Part 2: Fine-tuning and Comparison (50 points + 10 points)

You probably have learned from MP2 that the exploration rate needs to be carefully tuned to secure acceptable performance. For policy-based algorithms, you will face a similar situation and are thus encouraged to fine-tune the critical parameters in search of a better result. In this part, you are asked to compare the performance of all RL algorithms implemented in MP2 and MP3, using the evaluation protocol defined in Part 1. You should fine-tune the hyperparameters of all RL algorithms you have implemented so far (MC, TD and PG) to report their best performance in this simple environment. And from the experiment results, please think about the advantages and disadvantages of these RL algorithms.

Deliverables:

  • (20 points - learning rate tuning) Fix the total number of episodes to 3000 and run REINFORCE and ActorCritics algorithms with different learning rate. Report the best learning rate that ensures the fastest convergence of each algorithm, and explain how the learning rate affects the performance.
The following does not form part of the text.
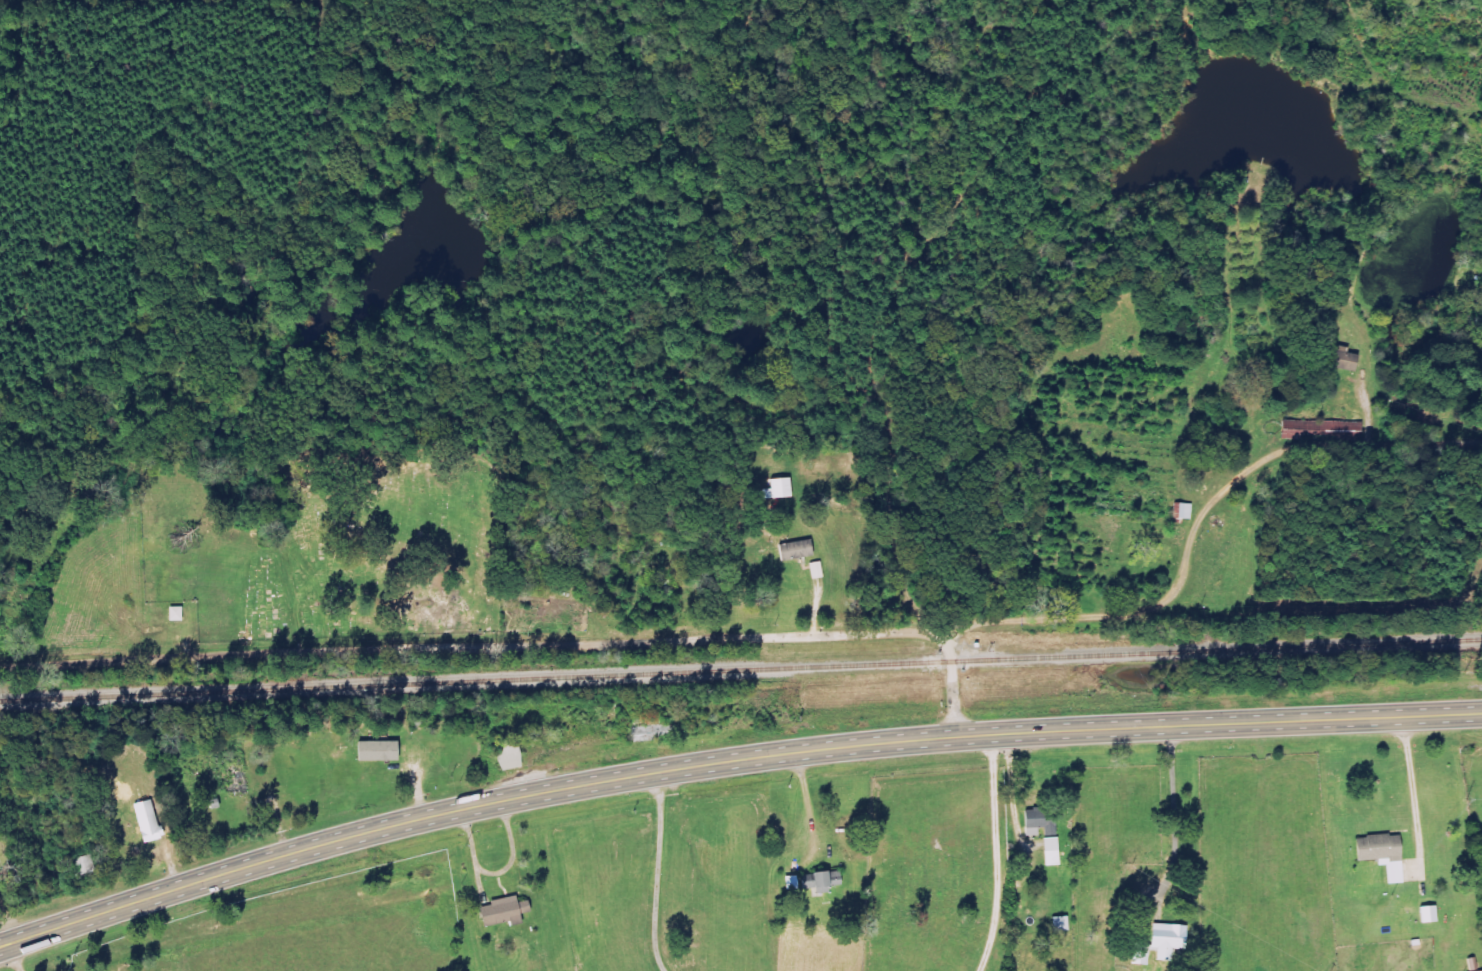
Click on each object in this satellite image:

  • (30 points - changing environment) In MDP.py, you can see that the transition function is parameterized by b, which controls the randomness of the environment. Try to run your code under different b and see how it affects the performance of your algorithms (still set the total number of episodes to 3000). Please create a figure where the x-axis indicates different values of b and the y-axis indicates the cumulative rewards starting from state-0 after a fixed number of episodes (averaged over at least 10 runs). The figure should contain 4 curves corresponding to b=0.0, 0.1, 0.2 and 0.3. Explain the impact of b on the cumulative rewards during training.
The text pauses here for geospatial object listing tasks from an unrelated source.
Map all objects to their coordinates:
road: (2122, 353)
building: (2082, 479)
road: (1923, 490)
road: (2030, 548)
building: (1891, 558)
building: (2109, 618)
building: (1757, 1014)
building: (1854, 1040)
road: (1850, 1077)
  • (10 bonus points - comparison between value-based and policy-based algorithms) Compare the two policy-based methods and those value-based methods you implemented in MP2 (i.e., off-policy MC and Q-learning) by producing a figure where the x-axis indicates the number of episodes (maximum 3000) and the y-axis indicates the cumulative rewards per episode starting from state-0 (averaged over at least 10 runs). Find the best-performed algorithm under different b and explain your findings.